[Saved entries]
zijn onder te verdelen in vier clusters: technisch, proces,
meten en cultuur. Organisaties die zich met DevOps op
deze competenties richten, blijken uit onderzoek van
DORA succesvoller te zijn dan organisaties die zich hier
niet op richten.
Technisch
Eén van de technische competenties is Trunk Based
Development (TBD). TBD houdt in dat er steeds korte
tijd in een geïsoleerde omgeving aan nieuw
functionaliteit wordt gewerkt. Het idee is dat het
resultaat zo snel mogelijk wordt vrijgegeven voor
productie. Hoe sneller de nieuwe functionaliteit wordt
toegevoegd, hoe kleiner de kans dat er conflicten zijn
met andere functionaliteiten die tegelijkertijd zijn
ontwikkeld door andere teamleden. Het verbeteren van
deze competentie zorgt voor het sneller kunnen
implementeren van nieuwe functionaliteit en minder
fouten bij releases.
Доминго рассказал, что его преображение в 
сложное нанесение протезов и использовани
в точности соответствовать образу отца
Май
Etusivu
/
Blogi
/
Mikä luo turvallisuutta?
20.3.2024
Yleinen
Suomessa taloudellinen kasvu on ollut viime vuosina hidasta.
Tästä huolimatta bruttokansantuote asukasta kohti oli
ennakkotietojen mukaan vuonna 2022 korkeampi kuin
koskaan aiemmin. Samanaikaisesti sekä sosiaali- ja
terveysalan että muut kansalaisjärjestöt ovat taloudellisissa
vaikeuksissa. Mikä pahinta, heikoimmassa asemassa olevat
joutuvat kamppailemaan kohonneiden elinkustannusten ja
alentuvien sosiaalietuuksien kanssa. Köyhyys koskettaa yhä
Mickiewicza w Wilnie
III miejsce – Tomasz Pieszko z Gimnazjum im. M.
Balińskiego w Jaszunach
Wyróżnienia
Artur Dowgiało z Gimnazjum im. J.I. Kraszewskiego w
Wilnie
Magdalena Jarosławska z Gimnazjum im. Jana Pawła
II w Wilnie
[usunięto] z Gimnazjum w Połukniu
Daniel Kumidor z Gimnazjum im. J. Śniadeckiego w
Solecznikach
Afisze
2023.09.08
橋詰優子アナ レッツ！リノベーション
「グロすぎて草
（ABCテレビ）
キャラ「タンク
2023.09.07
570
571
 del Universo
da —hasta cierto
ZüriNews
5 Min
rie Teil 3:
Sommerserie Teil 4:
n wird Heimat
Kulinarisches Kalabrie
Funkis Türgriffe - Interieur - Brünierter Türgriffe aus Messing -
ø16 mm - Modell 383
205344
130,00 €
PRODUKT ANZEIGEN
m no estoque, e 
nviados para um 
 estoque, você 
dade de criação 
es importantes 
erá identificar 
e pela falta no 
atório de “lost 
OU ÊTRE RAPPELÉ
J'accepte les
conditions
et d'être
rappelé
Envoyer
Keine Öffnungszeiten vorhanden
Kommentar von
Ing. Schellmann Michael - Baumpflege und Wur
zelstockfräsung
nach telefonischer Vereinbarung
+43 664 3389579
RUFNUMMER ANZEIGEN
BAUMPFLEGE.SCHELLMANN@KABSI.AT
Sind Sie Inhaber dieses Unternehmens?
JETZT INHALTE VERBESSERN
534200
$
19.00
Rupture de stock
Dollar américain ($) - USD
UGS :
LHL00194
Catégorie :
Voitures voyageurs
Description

**To do**
Exactly as written, please transcribe the lines from the start of the records above to the line that holds "productie. Hoe sneller", both ends included.

**Reply**
zijn onder te verdelen in vier clusters: technisch, proces,
meten en cultuur. Organisaties die zich met DevOps op
deze competenties richten, blijken uit onderzoek van
DORA succesvoller te zijn dan organisaties die zich hier
niet op richten.
Technisch
Eén van de technische competenties is Trunk Based
Development (TBD). TBD houdt in dat er steeds korte
tijd in een geïsoleerde omgeving aan nieuw
functionaliteit wordt gewerkt. Het idee is dat het
resultaat zo snel mogelijk wordt vrijgegeven voor
productie. Hoe sneller de nieuwe functionaliteit wordt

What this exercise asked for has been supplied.